Fincancı açıklamasında tutuklanmalarının Özgür Gündem'le dayanışmayı büyüttüğüne dikkat çekerken, Önderoğlu "Biz adaleti savunmaya Adalet ve Kalkınma Partisi döneminde başlamadık. Savunuculuğu militarist dönemlerdeyken de yapıyorduk, 28 Şubat'ta da yaptık, AKP döneminde de devam ettik" dedi.
Bianet'ten Çiçek Tahaoğlu'nun haberine göre, birçok gazetecinin destek verdiği basın açıklamasına Özgür Gündem'de üç yıl nöbetçi yayın yönetmenliği yapan avukat Eren Keskin ile Özgür Gündem editörlerinden Ahmet Birsin de katıldı. Açıklamada, bu tutuklamalarla ifade özgürlüğü konusundaki dayanışmanın daha da güçlendiği ve mücadelenin devam edeceği vurgulandı.
Basın açıklaması "Hurşit Külter nerede?" sorusuyla son buldu.

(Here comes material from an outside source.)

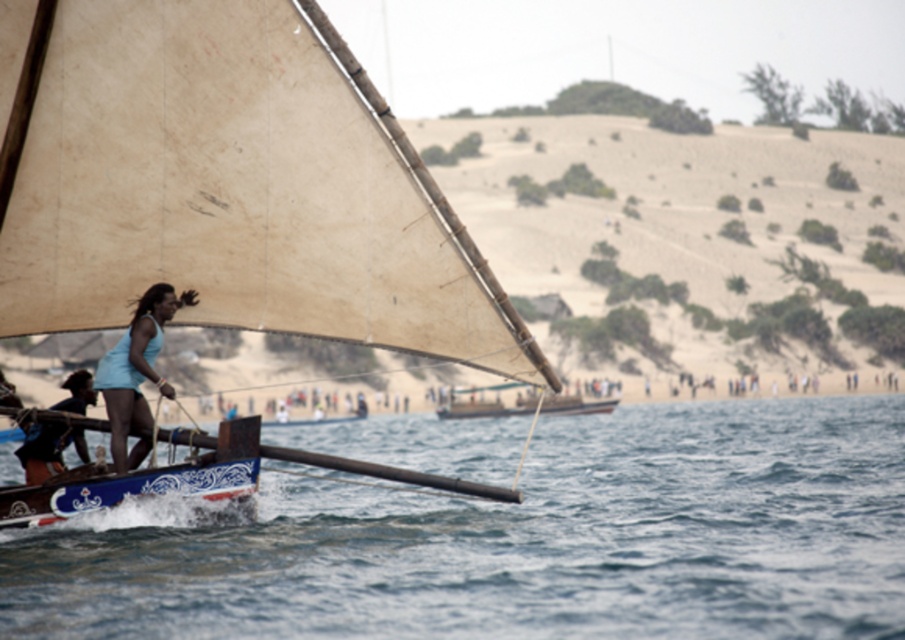
You are on the sailboat and want to move from the point at coordinates point (301,429) to the point at point (119,394). Which direction should you move relative to the boat?

You should move forward towards the bow of the boat because point (301,429) is behind point (119,394).

You are a sailor on the dhow and need to reach a buoy located at the light blue fabric at center. The boat is currently positioned at the blue water at lower left. Given that the boat can travel at 4 meters per minute, how many minutes will it take to reach the buoy?

The blue water at lower left is 32.85 meters from the light blue fabric at center. At a speed of 4 meters per minute, it will take 32.85 divided by 4, which equals approximately 8.21 minutes. So, it will take about 8.21 minutes to reach the buoy.

You are on the sailboat and want to reach the two points marked in the image. Which point, point (163,467) or point (53,428), is closer to you?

‘TUTUKLANMAMIZLA DAYANIŞMA BÜYÜDÜ'
Şebnem Korur Fincancı, sosyal medya ve alternatif haber kaynakları aracılığıyla insanların bir şekilde habere ulaşabildiğini ancak cezaevinde ana akım medya dışında bir haber kaynağı olmadığını ve bu nedenle haber alma haklarının sekteye uğradığını vurgulayarak sözlerine başladı. Fincancı ayrıca cezaevindeki kadınlara selam gönderdi.
‘ÖZGÜR GÜNDEM'LE DAYANIŞMANIN DALGA DALGA BÜYÜDÜĞÜNÜ GÖRDÜK'
Fincancı'nın sözleri şöyle: "Özgürlüğünden alıkonulmak hiçbir şekilde kabul edilecek bir durum değildir ama içerideyken sevindiğimiz bir duruma dönüştü. Özgür Gündem'le dayanışmanın dalga dalga büyüdüğünü gördük. Soruşturmalar her ne kadar akıldışı olsa da, belki bu kadar sesimizi duyurmayı başaramıyorduk.
Ama bir tutuklama süreciyle birlikte 108 arkadaşımız nöbetçi yayın yönetmenliği yapacağını açıkladı,nöbetçi sayılarındaki inanılmaz artışla birlikte kamuoyunda Özgür Gündem adını telaffuz etme becerisi gerçekten gelişti.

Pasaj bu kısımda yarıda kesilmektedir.